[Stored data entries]
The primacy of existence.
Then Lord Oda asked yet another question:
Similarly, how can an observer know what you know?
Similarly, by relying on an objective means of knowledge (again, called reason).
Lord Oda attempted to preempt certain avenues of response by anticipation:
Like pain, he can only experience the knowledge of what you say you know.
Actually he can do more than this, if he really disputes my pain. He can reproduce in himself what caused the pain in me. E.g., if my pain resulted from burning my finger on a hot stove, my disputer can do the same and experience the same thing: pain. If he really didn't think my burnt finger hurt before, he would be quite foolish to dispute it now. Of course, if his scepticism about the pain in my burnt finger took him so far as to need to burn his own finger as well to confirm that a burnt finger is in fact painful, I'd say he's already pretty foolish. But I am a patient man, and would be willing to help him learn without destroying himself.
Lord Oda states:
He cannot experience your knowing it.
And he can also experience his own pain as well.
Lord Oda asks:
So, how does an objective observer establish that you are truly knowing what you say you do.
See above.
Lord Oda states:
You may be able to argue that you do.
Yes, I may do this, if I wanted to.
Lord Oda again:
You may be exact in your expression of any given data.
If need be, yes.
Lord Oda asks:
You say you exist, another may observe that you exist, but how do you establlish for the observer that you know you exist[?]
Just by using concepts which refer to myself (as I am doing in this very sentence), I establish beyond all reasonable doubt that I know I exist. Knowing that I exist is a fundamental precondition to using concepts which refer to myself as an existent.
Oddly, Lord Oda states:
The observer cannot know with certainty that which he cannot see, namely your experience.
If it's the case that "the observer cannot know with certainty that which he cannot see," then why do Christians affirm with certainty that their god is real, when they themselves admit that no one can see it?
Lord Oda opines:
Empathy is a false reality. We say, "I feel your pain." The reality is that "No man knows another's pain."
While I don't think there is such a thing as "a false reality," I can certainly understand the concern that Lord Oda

*Problem*.
Write out the records. Leave nothing out and change nothing.

*Finished task*.
The primacy of existence.
Then Lord Oda asked yet another question:
Similarly, how can an observer know what you know?
Similarly, by relying on an objective means of knowledge (again, called reason).
Lord Oda attempted to preempt certain avenues of response by anticipation:
Like pain, he can only experience the knowledge of what you say you know.
Actually he can do more than this, if he really disputes my pain. He can reproduce in himself what caused the pain in me. E.g., if my pain resulted from burning my finger on a hot stove, my disputer can do the same and experience the same thing: pain. If he really didn't think my burnt finger hurt before, he would be quite foolish to dispute it now. Of course, if his scepticism about the pain in my burnt finger took him so far as to need to burn his own finger as well to confirm that a burnt finger is in fact painful, I'd say he's already pretty foolish. But I am a patient man, and would be willing to help him learn without destroying himself.
Lord Oda states:
He cannot experience your knowing it.
And he can also experience his own pain as well.
Lord Oda asks:
So, how does an objective observer establish that you are truly knowing what you say you do.
See above.
Lord Oda states:
You may be able to argue that you do.
Yes, I may do this, if I wanted to.
Lord Oda again:
You may be exact in your expression of any given data.
If need be, yes.
Lord Oda asks:
You say you exist, another may observe that you exist, but how do you establlish for the observer that you know you exist[?]
Just by using concepts which refer to myself (as I am doing in this very sentence), I establish beyond all reasonable doubt that I know I exist. Knowing that I exist is a fundamental precondition to using concepts which refer to myself as an existent.
Oddly, Lord Oda states:
The observer cannot know with certainty that which he cannot see, namely your experience.
If it's the case that "the observer cannot know with certainty that which he cannot see," then why do Christians affirm with certainty that their god is real, when they themselves admit that no one can see it?
Lord Oda opines:
Empathy is a false reality. We say, "I feel your pain." The reality is that "No man knows another's pain."
While I don't think there is such a thing as "a false reality," I can certainly understand the concern that Lord Oda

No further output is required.